*Problem to work on*
Whenever a line carries the word "expérience", pull it out of the entries.

*Page images and extracted text*
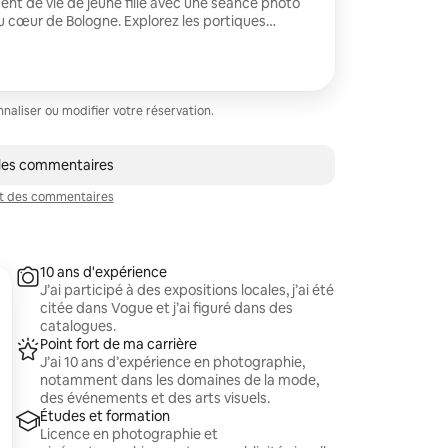
nt de vie de jeune fille avec une séance photo
 cœur de Bologne. Explorez les portiques
e, ses rues animées et ses recoins cachés
des rires authentiques, des moments
e unique de votre groupe. Vous recevrez des
retouchées pour immortaliser une journée
leurs amis.
aliser ou modifier votre réservation.
ntaire
 les commentaires
t des commentaires
10 ans d'expérience
J’ai participé à des expositions locales, j’ai été
citée dans Vogue et j’ai figuré dans des
catalogues.
Point fort de ma carrière
J’ai 10 ans d’expérience en photographie,
notamment dans les domaines de la mode,
des événements et des arts visuels.
Études et formation
Licence en photographie et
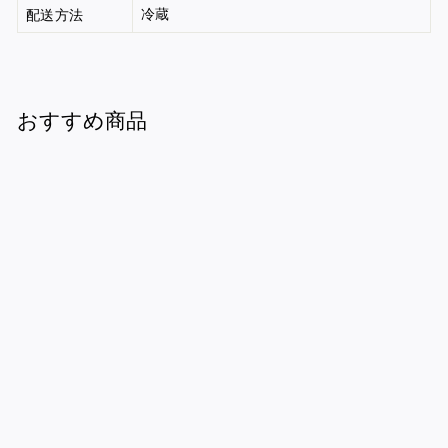
冷蔵
配送方法
おすすめ商品
軍鶏鍋セット ４人
前
¥6,600
¥
6
,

*Answer to the problem*
10 ans d'expérience
J’ai 10 ans d’expérience en photographie,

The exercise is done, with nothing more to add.